A 2003 study from the APA found that individuals who constantly doubt their own judgment are at risk of a wide array of psychological problems—including depression, anxiety, procrastination, mood swings, and low self-worth—due to developing a lowered opinion of personal judgment and decision-making abilities. In making compromises to please external forces, it’s very difficult to stay authentic and faithful to your own desires, beliefs, and goals. However, a therapist can help re-establish your decisions-making worth and authentic value system.


3. You Avoid Conflict at all Costs

As humans we have a very natural “fight or flight” response that kicks in whenever we’re faced with a menacing or life-threatening situation. In fact, it’s quite human to avoid hostile situations at all costs. However, summing up the courage to ask your boss for a raise or putting a disrespectful friend in their place is not avoiding danger to life and limb—it’s preventing change and the potential happiness and success that will emerge from it.

According to the Canadian Mental Health Association, those who do everything in their power to avoid confrontation by any means necessary (i.e., ignore dysfunctional family, avoid responsibility at work, shun new social experiences) are not preventing confrontation—they’re ignoring it likely due to a form of anxiety disorder. Thankfully, a trained therapist can role-play and challenge you to take healthy risks for meaningful change.


4. You Bully and Berate Yourself

A certain amount of self-criticism can be healthy for the ego. However, Doctor Alex Lickerman, the author of The Undefeated Mind: On the Science of Constructing an Indestructible Self, and the former director of primary care for Student Health and Counseling Services at the University of Chicago, says too many of us wage an all-out, never-ending internal battle against ourselves. One that leaves us wrought with self-loathing.

Oftentimes, it’s those who support and care for others the most are those who struggle to extend that same gratitude, understanding, respect, and sympathy inward. Dr. Lickerman says that a therapist can help awaken the personal wisdom and compassion for self-care, and most importantly teach us to earn and demand our own respect.


5. You Become an Enabler

We’re told that successful adults take responsibility for their own lives and actions. However, why then do many of us try to extend a web of control over other adults we care about? If you constantly cover your loser brother’s grocery bill or continue to “lend” money to a friend even though he or she has never had a job, you may be creating unhealthy imbalances in your relationships.

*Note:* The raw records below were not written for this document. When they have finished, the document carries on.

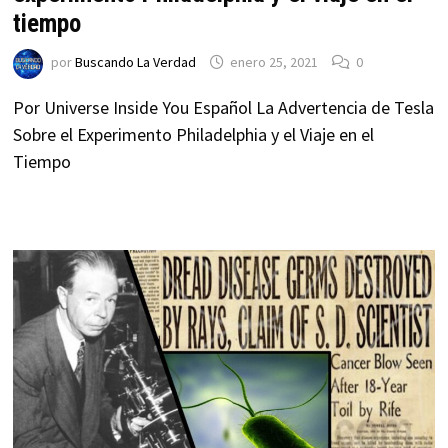
tiempo
por
Buscando La Verdad
enero 25, 2021
0
Por Universe Inside You Español La Advertencia de Tesla
Sobre el Experimento Philadelphia y el Viaje en el
Tiempo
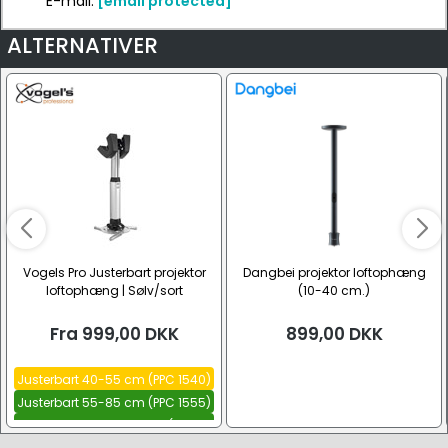
E-mail:
[email protected]
ALTERNATIVER
Vogels Pro Justerbart projektor
Dangbei projektor loftophæng
loftophæng | Sølv/sort
(10-40 cm.)
Fra
999,00
DKK
899,00
DKK
Justerbart 40-55 cm (PPC 1540)
Justerbart 55-85 cm (PPC 1555)
Justerbart 85-135 cm (PPC
1585)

According to research in Psychology Today, an emotional caretaker takes on the responsibility load for another adult, creating an imbalanced or dependent relationship. Most emotional caretakers focus on the self-sacrifice they’re making as gestures of love. However, this control actually enables the “under-functioning” individual to continue their dysfunctional, needy behavior. With the help of a therapist, you can learn to help those you care about without taking responsibility for them.

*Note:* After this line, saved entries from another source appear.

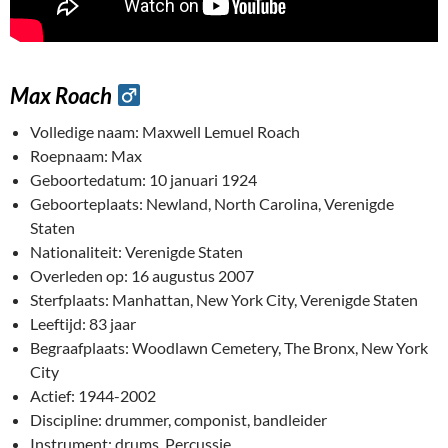
Max Roach
Volledige naam: Maxwell Lemuel Roach
Roepnaam: Max
Geboortedatum: 10 januari 1924
Geboorteplaats: Newland, North Carolina, Verenigde
Staten
Nationaliteit: Verenigde Staten
Overleden op: 16 augustus 2007
Sterfplaats: Manhattan, New York City, Verenigde Staten
Leeftijd: 83 jaar
Begraafplaats: Woodlawn Cemetery, The Bronx, New York
City
Actief: 1944-2002
Discipline: drummer, componist, bandleider
Instrument: drums, Percussie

6. You Assume the Absolute Worst

We live in a world where sometimes the glass if half full and sometimes the glass is half drained. However, if your glass is metaphorically always dry, you’re pessimism can consume everything in your life like a storm cloud of self-fulfilling prophecy.

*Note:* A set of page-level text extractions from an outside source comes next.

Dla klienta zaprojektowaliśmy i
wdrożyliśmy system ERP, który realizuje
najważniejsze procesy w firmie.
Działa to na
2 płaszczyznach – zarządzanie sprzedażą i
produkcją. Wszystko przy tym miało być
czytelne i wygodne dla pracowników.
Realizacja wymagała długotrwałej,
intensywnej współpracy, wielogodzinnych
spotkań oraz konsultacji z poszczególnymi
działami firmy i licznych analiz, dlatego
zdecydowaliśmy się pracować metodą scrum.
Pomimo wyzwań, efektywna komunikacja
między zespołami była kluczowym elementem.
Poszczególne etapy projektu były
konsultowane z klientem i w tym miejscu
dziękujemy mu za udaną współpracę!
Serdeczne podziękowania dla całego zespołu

Dr. John Grohol, a mental health and psychology expert who sits on the editorial board of the journal Cyberpsychology, Behavior and Social Networking and co-founder of the Society for Participatory Medicine, claims that focusing on the worst is a form of “catastrophizing,” which occurs when one puts a negative spin on all situations. Research shows that this constant belief that real life is worse than it actually is contributes to the development of severe anxiety and depression. Therapists specializing in cognitive behavioral therapy can help identify irrational criticisms.